Setelah postingan blog kemarin diunggah, saya jadi agak tidak enak hati, khawatir dipaido. Karena saya sesunguhnya tidak mampu berbahasa Jawa dengan baik. Itu lantaran saya menyelesaikan masa sekolah di Balikpapan.
Oh iya, berbahasa Jawa dengan baik di sini maksudnya ya –seperti standar kawan saya kemarin– mampu berbahasa Jawa dalam 3 variannya, tentu saja termasuk bisa membaca dan menulis dengan menggunakan aksara Jawa.
Namun maaf kalau mengecewakan khalayak, sampai sekarang saya masih buta aksara Jawa. Meskipun beberapa pihak tidak percaya, dan menganggap itu hanya alasan agar saya tidak jadi jujugan tetangga yang kebingungan dengan PR Bahasa Jawa, tugas sekolah yang harus digarap anak-anak mereka.
Tapi kan tetap saja, ketika SD dulu pasti juga mendapat pelajawan bahasa daerah Balikpapan?
Oh, tidak semudah itu, anak muda!
Mungkin sudah banyak yang tahu ya kalau Balikpapan itu adalah sebuah kota yang sebagian besar penduduknya adalah pendatang. Sehingga di sekolah tidak ada mata pelajaran bahasa daerah.
Makanya, kalau bab bahasa daerah, sesungguhnya saya blong. 😀
Kisah dan sejarah lahirnya Balikpapan bisa disimak di laman wikipedia ini. Apapun versi asal-usul nama kota ini, yang jelas telah disepakati kalau hari lahir Balikpapan ditetapkan pada 10 Februari. Bertepatan dengan pertama kali dilakukannya pengeboran minyak di sini pada tahun 1897 silam.

*PETUNJUK DAN KETENTUAN:*
Menurut tulisan tentang kemampuan berbahasa Jawa di atas, tanggal berapa ditetapkan sebagai hari lahir Balikpapan?

*DATA YANG DIBERIKAN:*
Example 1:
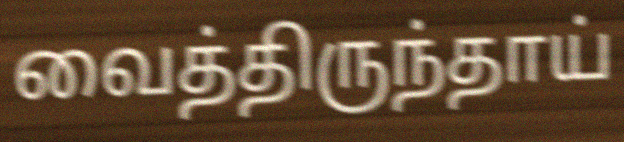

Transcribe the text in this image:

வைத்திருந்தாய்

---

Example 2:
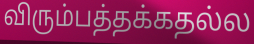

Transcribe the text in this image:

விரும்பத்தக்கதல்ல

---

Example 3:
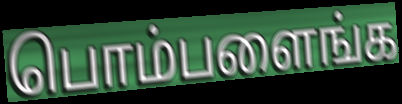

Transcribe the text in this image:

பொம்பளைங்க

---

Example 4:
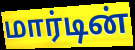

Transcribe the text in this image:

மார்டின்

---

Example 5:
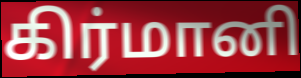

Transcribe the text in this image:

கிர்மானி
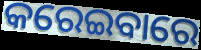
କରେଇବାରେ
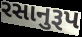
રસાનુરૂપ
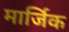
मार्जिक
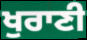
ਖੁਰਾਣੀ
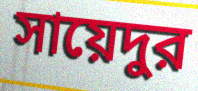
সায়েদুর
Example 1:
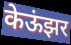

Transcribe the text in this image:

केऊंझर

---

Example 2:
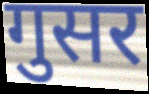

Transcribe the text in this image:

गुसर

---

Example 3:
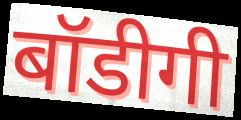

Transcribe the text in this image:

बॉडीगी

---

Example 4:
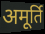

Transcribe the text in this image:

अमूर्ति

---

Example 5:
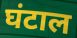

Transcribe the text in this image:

---

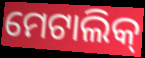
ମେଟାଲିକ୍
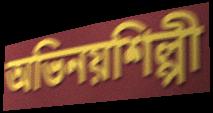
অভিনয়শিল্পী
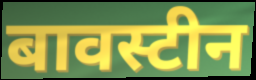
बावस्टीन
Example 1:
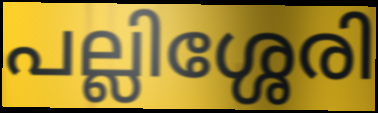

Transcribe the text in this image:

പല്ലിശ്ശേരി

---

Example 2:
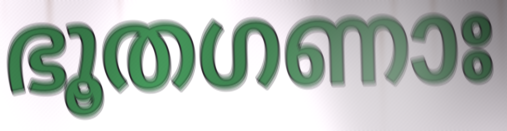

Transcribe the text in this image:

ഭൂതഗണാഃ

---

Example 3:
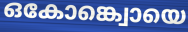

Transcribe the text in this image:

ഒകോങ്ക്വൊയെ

---

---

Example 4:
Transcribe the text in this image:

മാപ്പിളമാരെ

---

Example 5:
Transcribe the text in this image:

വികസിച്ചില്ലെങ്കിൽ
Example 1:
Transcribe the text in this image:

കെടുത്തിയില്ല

*HASIL LATIHAN:*
Hari lahir Balikpapan ditetapkan pada 10 Februari.